» INSTRUCTIONS
1 - Retype the rows exactly, starting with the line that contains "Question: Which object" and going on through the end of the rows, and leave the pictures out of your copy.
2 - Extend the article about Senator Pauline Hanson's fundraising and small business claims, picking up after its final sentence.

» PASSAGE TO READ
The Senator who just raised $2.7 million to “Fire the Liar” and has her eyes on the Lodge has never had to negotiate a lease renewal she might lose, writes Wayne Hawkins.
ONE NATION SENATOR Pauline Hanson is addressing the National Press Club on 17 June, positioning herself – as she has for 30 years – as the authentic voice of the small business battler.
This week, Hanson is also celebrating a rather different kind of achievement: her “Fire the Liar” online fundraising blitz raised more than $2.7 million in under two days, attracting some 28,000 donors and prompting Prime Minister Anthony Albanese to question its legitimacy. One Nation brought in an independent auditor and declared the money ‘ridgy didge’.
The National Press Club’s own introduction describes her as someone who has ‘owned several small businesses’ and therefore ‘knows what it means to struggle’. The fundraising machine operating beneath that claim is worth examining.
This is not a minor party senator content with the crossbench. One Nation recently pulled ahead of Labor to become the country’s most popular party in primary vote polling — 31% to Labor’s 30%, with the Coalition sinking to 18%. In May, its candidate David Farley won the Farrer by-election — the first time One Nation has held a lower house seat in its 30-year history.
Hanson has since declared the party will now target Labor-held lower house seats. She is, in short, moving toward the Lodge and she is doing it on the back of the battler vote.
Which makes the question of what Hanson has actually done for the battler rather more urgent than a Senate curiosity.
Senator Hanson is also, as it happens, currently under scrutiny for failing to declare her business interests in A Super Progressive Movie — a film she holds a financial stake in through A Pauline Production Pty Ltd, a company undisclosed on the parliamentary register for nearly five years.
The same undisclosed interests include Small Batch Brewing Pty Ltd, a craft beer venture. Corporate records show both companies are co-run with a party official who has previously pleaded guilty to electoral fraud.
The “Fire the Liar” campaign, bankrolled by 28,000 outraged battlers at an average of $59 a head, also sits in interesting company: Hanson accepted a $2.1 million light plane from a company linked to mining magnate Gina Rinehart in April.
When Albanese pointed this out, Hanson said the PM was “jealous” of One Nation’s popularity. The plane came from Australia’s richest person. The fundraiser came from people at the bottom of the income distribution. Hanson’s genius has always been to gather the latter to serve the interests of the former.
That is Hanson's business model in miniature: use the platform to build the brand, use the brand to monetise the audience, use the audience to accumulate the kind of capital and political leverage that no small business operator will ever access. The rest of Australia calls that a grift. Small business owners call it something they could never get away with.

» GIVEN DATA
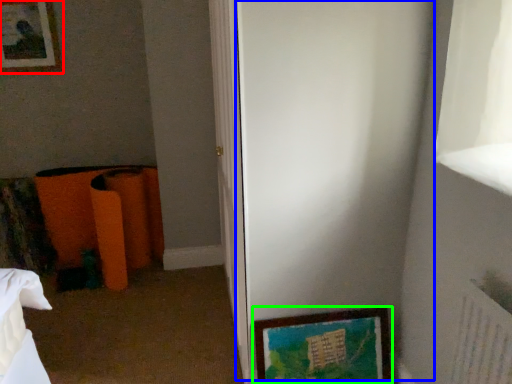
Question: Estimate the real-world distances between objects in this image. Which object is closer to picture frame (highlighted by a red box), screen door (highlighted by a blue box) or picture frame (highlighted by a green box)?

Choices:
 (A) screen door
 (B) picture frame

Answer: (A)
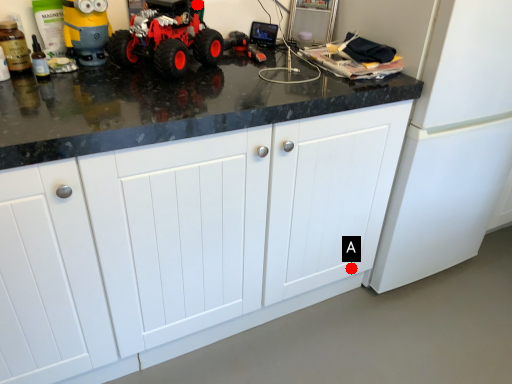
Question: Two points are circled on the image, labeled by A and B beside each circle. Among these points, which one is nearest to the camera?

Choices:
 (A) A is closer
 (B) B is closer

Answer: (B)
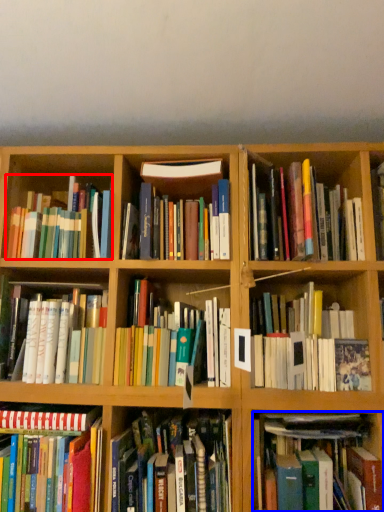
Question: Which object appears closest to the camera in this image, book (highlighted by a red box) or book (highlighted by a blue box)?

Choices:
 (A) book
 (B) book

Answer: (B)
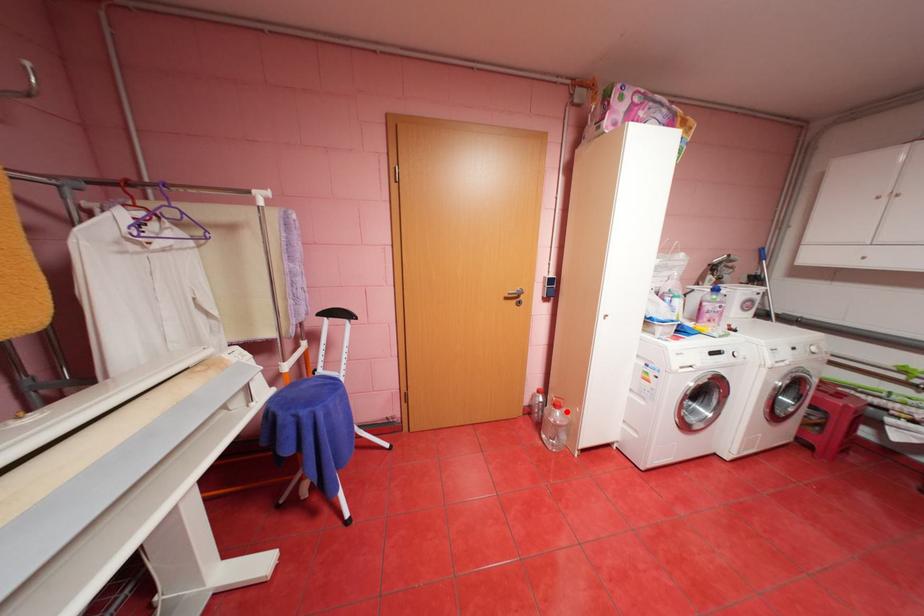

» WRITTEN RESPONSES
1 -
Question: Which object appears closest to the camera in this image, book (highlighted by a red box) or book (highlighted by a blue box)?

Choices:
 (A) book
 (B) book

Answer: (B)

2 -
Consider a typical independent café operating inside a major shopping centre — the kind of business that anchors local precincts across every state. It uses milk at volume. Thirty or so three-litre bottles a day. And in a dynamic that would astonish most people if it were explained clearly, the wholesale price available to that business as a commercial food operator is frequently higher than the retail price on the shelf of the supermarket sharing the same car park.
So the café buys its milk at the supermarket. As a retail customer. Because the market that exists to serve commercial operators has been structurally undercut by the same duopoly that is nominally the café’s downstream competitor.
The farmer is squeezed at the farm gate. The small business is squeezed at the wholesale counter. The duopoly captures the middle. Coles and Woolworths reported combined profits of $2.7 billion in the 2023 financial year. The independent café operator does a click-and-collect order.
This is not a red tape problem. This is a market power problem.
Now put that café next to a national franchise in the same precinct. The customer sees two coffee shops. They may notice a small price difference and draw a reasonable conclusion — the independent charges more because it can, or because it is less efficient. What is invisible to them is the structural reality underneath.
The franchise’s input pricing is not a single-store negotiation. It is a national-network negotiation. The volume brought to that supply agreement is the aggregate of every outlet in the country and the price secured flows to every location, including the one next to the independent. The independent negotiates alone, as a single operator, against suppliers who already know what the franchise pays. The gap in purchasing power is structural. It exists before either business opens the door.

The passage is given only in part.